Work instruction
Output the listing below verbatim, without images.

Information provided

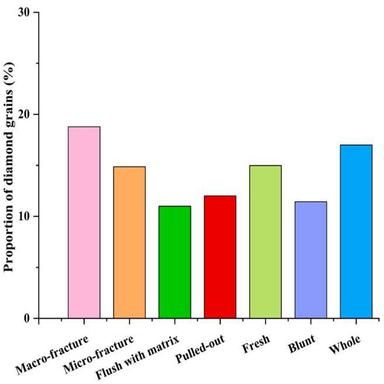
The percentage of each classification of worn DGs.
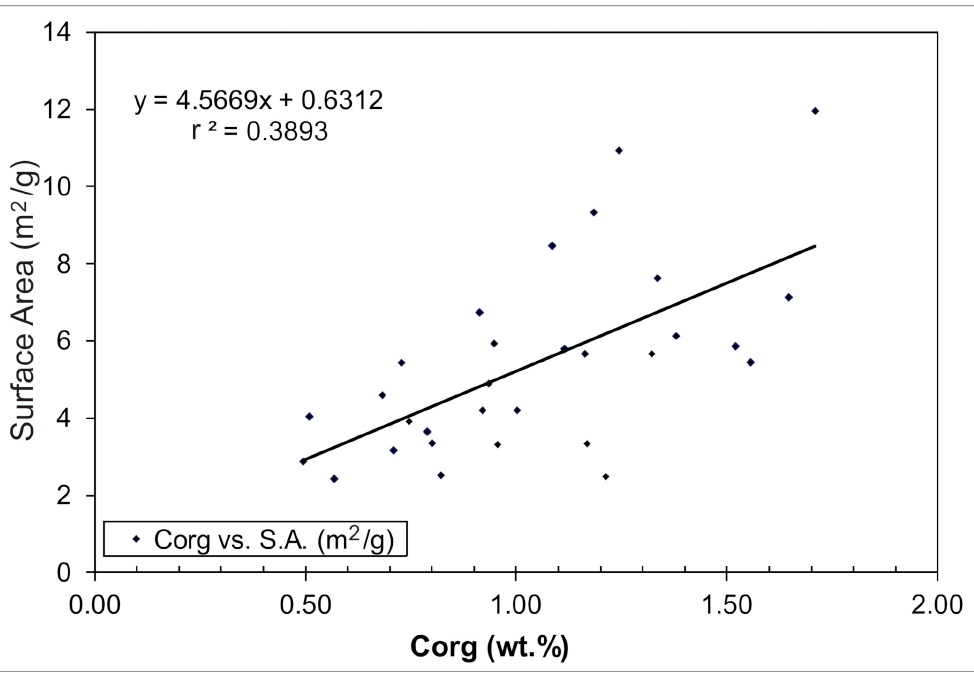
Figure 9. Plot of Surface Area (m 2 /g) versus Organic Carbon (C org ) for bulk sediment samples, showing a moderate positive linear regression, r 2 = 0.4. Table 5. Organic Carbon (C org ), Total Nitrogen (TN), Carbon/Nitrogen Ratio (C org /N) and Surface Area (SA) for sediment samples from selected depth intervals, size fractionated into five fractions:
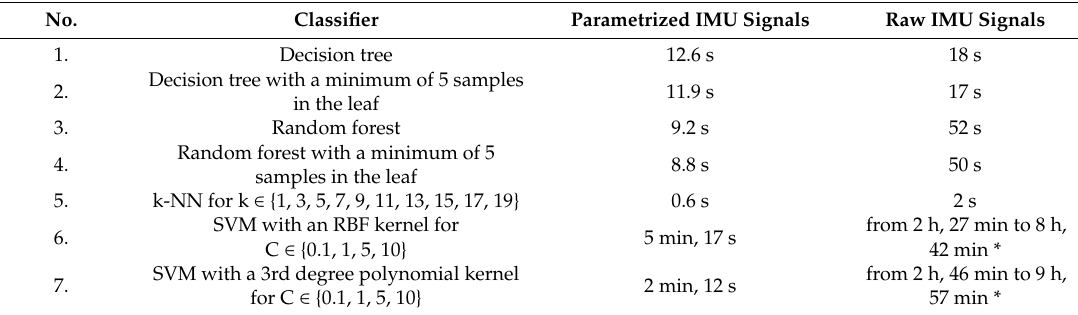
Table 7. Training times of the classifiers.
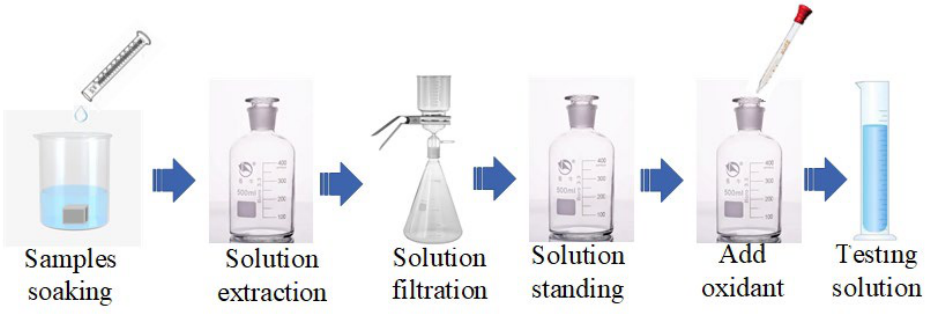
Figure 8. Schematic diagram of leaching tests .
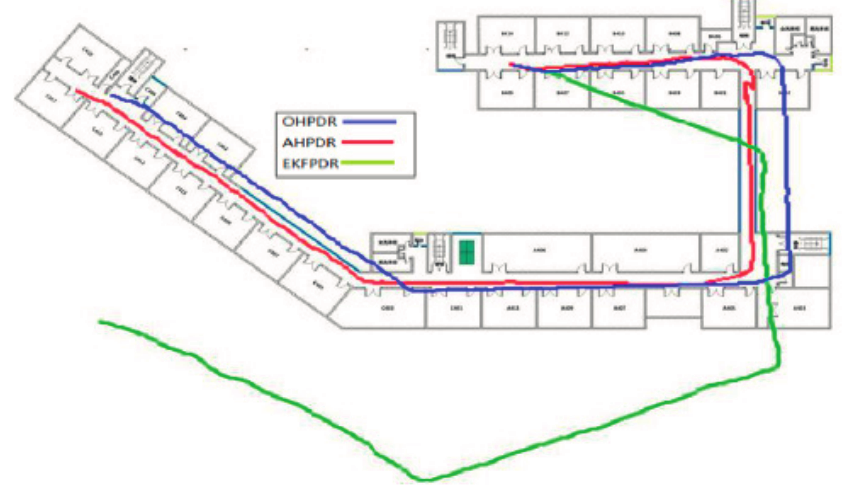
Figure 10. Positioning trajectory analysis for different solutions associated with PDR .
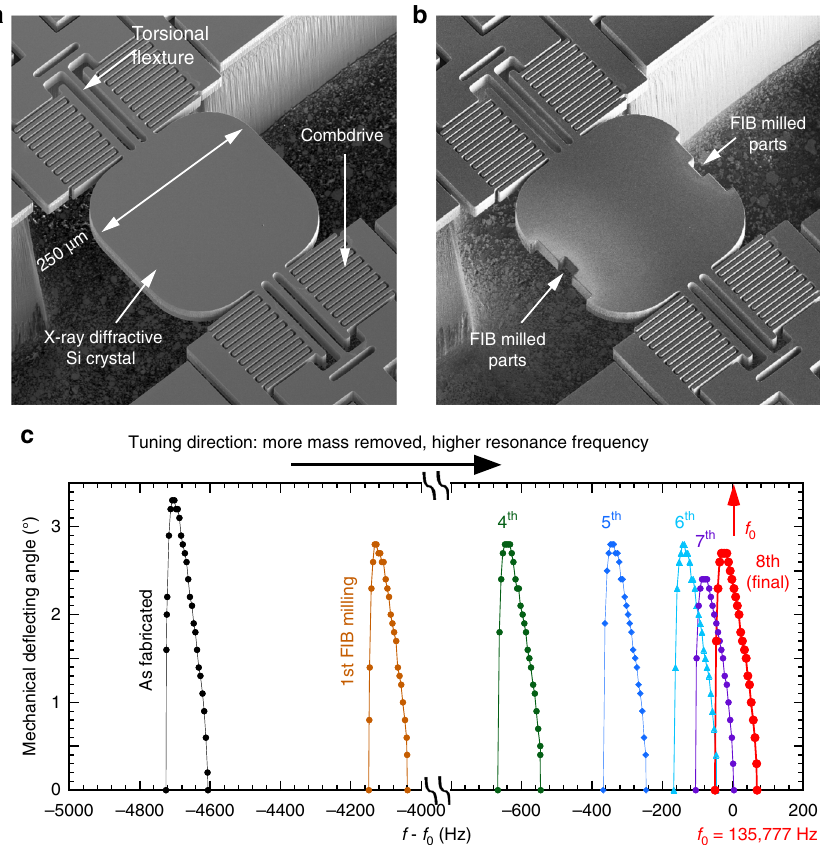
Fig. 2 Tuning the resonance frequency of a MEMS oscillator using focused ion beam (FIB). a b Scanning electron microscopy images of the MEMS device as fabricated and after multiple rounds of FIB micromachining, respectively. Note these FIB machined devices still have the phosphorous dopant- induced strained layers, which was reported in our previous work 29 (more detail in the Supplementary Note 2). c Tuning curves of the MEMS device measured with 45-V (peak-to-valley) square pulses after each FIB micromachining. Note that the frequency denoted in the X-axis is the frequency of excitation voltage signal, or twice the resonance frequency of MEMS devices. A total of eight micromachining processes were performed to tune the device to 135.777 kHz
Question: Judging by this figure, is the value going up or going down?
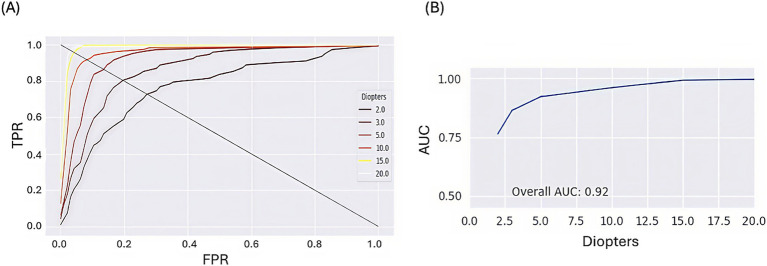
Answer: increasing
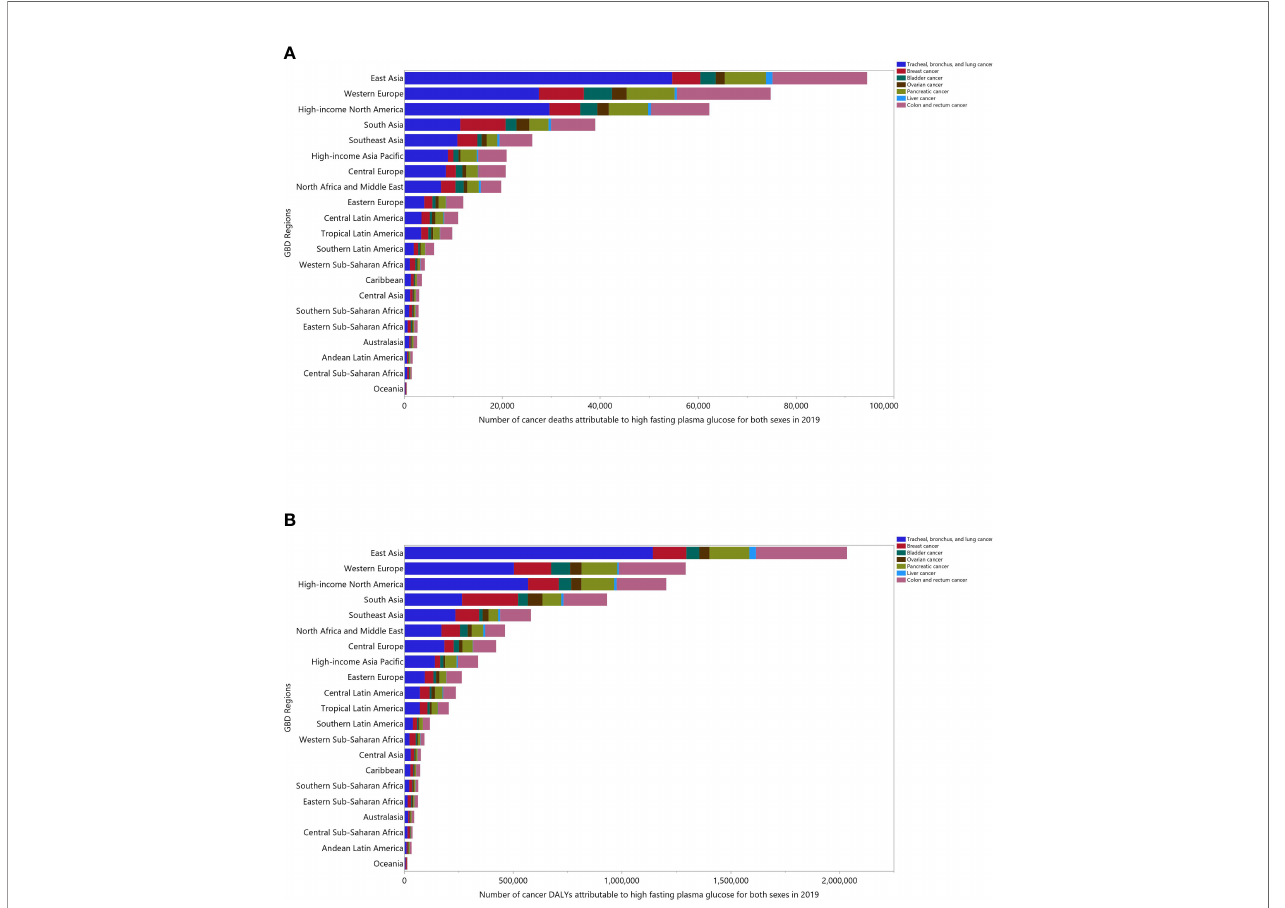
FIGURE 1 | Number of cancer deaths (A) and DALYs (B) attributable to high fasting plasma glucose in 2019 by cancer types and GBD region. DALY= disability- adjusted-life-years (Generated from data available from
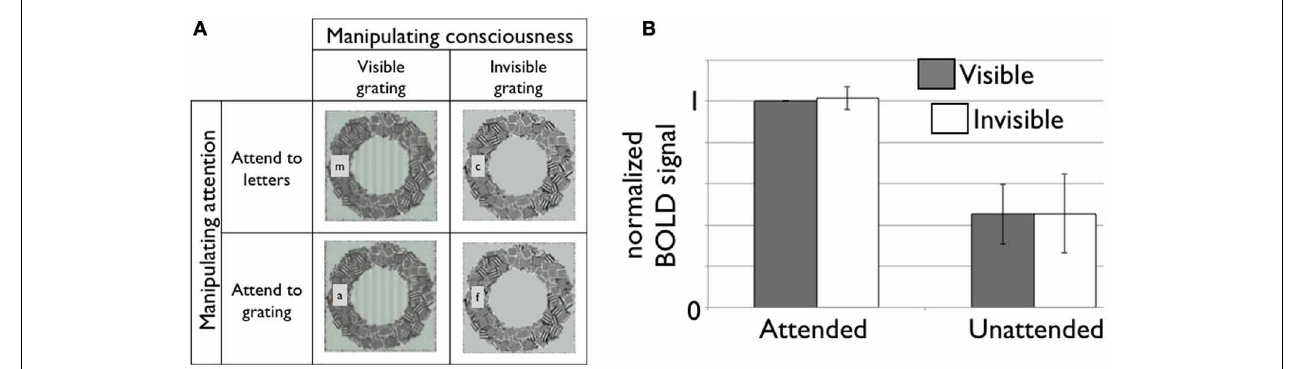
FIGURE 4 | (A) A 2-by-2 factorial design for independent manipulation of top-down attention and conscious visibility of the stimulus (Watanabe et al., 2011). Subjects are asked to carry out one of two attention tasks while viewing either a visible or invisible target stimulus. At the same time, dependent variables, such as hemodynamic responses in the brain, are measured. Here, we illustrate roughly what participants perceived in each condition (not the physical stimulus) in the study by Watanabe and colleagues.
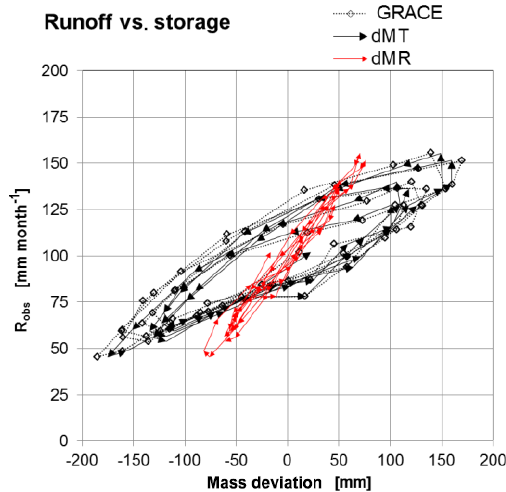
Figure 11. R – S relationships for observed runoff R o versus the mass anomalies of GRACE, calculated total mass d M T and river network mass d M R .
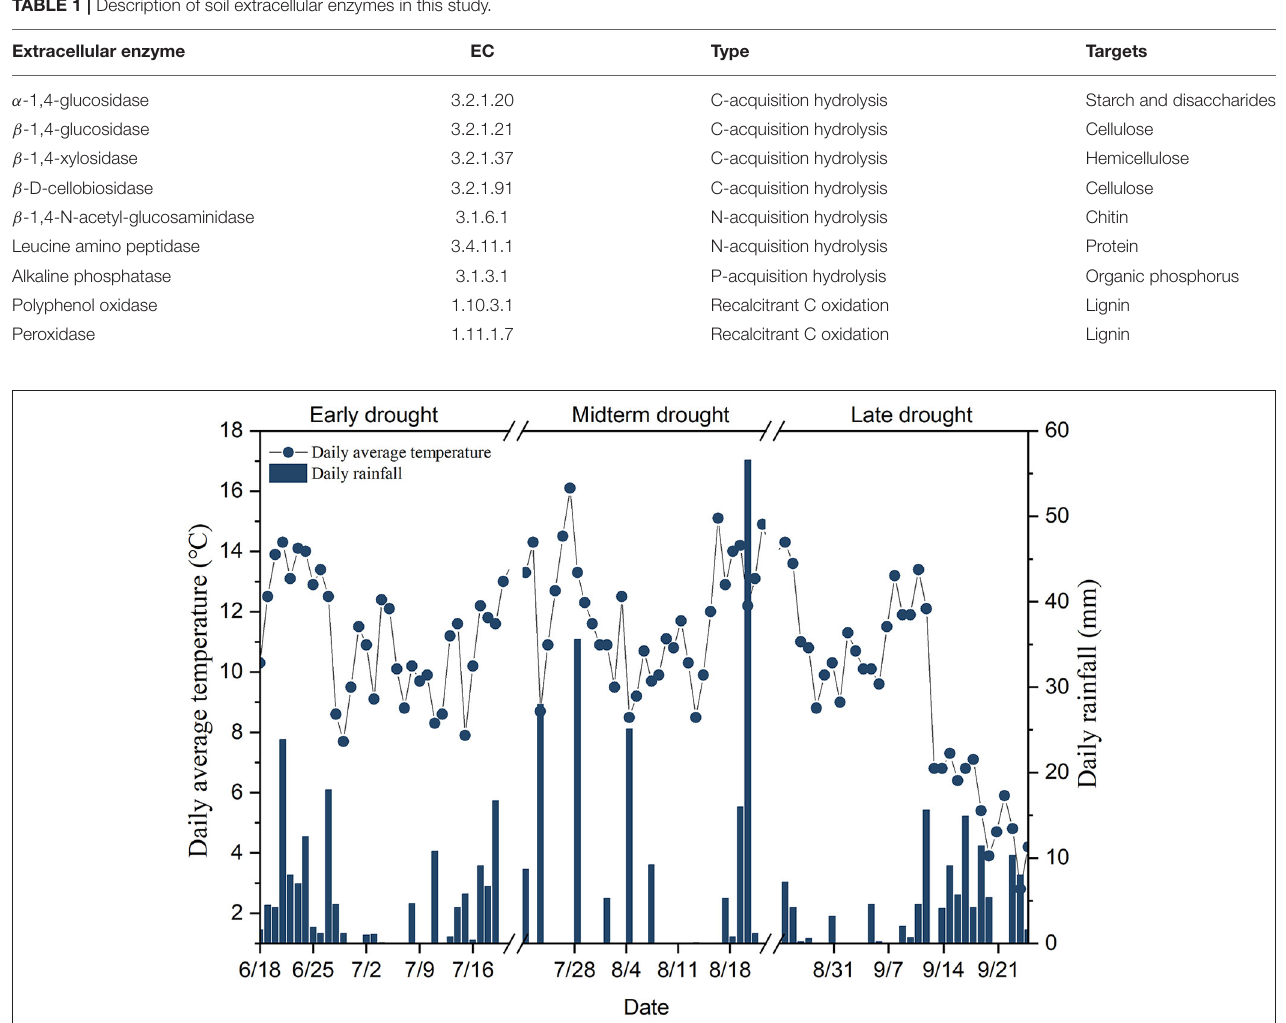
FIGURE 1 | Average daily temperature and precipitation of experiments in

Solution for this problem
The percentage of each classification of worn DGs.
Figure 9. Plot of Surface Area (m 2 /g) versus Organic Carbon (C org ) for bulk sediment samples, showing a moderate positive linear regression, r 2 = 0.4. Table 5. Organic Carbon (C org ), Total Nitrogen (TN), Carbon/Nitrogen Ratio (C org /N) and Surface Area (SA) for sediment samples from selected depth intervals, size fractionated into five fractions:
Table 7. Training times of the classifiers.
Figure 8. Schematic diagram of leaching tests .
Figure 10. Positioning trajectory analysis for different solutions associated with PDR .
Fig. 2 Tuning the resonance frequency of a MEMS oscillator using focused ion beam (FIB). a b Scanning electron microscopy images of the MEMS device as fabricated and after multiple rounds of FIB micromachining, respectively. Note these FIB machined devices still have the phosphorous dopant- induced strained layers, which was reported in our previous work 29 (more detail in the Supplementary Note 2). c Tuning curves of the MEMS device measured with 45-V (peak-to-valley) square pulses after each FIB micromachining. Note that the frequency denoted in the X-axis is the frequency of excitation voltage signal, or twice the resonance frequency of MEMS devices. A total of eight micromachining processes were performed to tune the device to 135.777 kHz
Question: Judging by this figure, is the value going up or going down?
Answer: increasing
FIGURE 1 | Number of cancer deaths (A) and DALYs (B) attributable to high fasting plasma glucose in 2019 by cancer types and GBD region. DALY= disability- adjusted-life-years (Generated from data available from
FIGURE 4 | (A) A 2-by-2 factorial design for independent manipulation of top-down attention and conscious visibility of the stimulus (Watanabe et al., 2011). Subjects are asked to carry out one of two attention tasks while viewing either a visible or invisible target stimulus. At the same time, dependent variables, such as hemodynamic responses in the brain, are measured. Here, we illustrate roughly what participants perceived in each condition (not the physical stimulus) in the study by Watanabe and colleagues.
Figure 11. R – S relationships for observed runoff R o versus the mass anomalies of GRACE, calculated total mass d M T and river network mass d M R .
FIGURE 1 | Average daily temperature and precipitation of experiments in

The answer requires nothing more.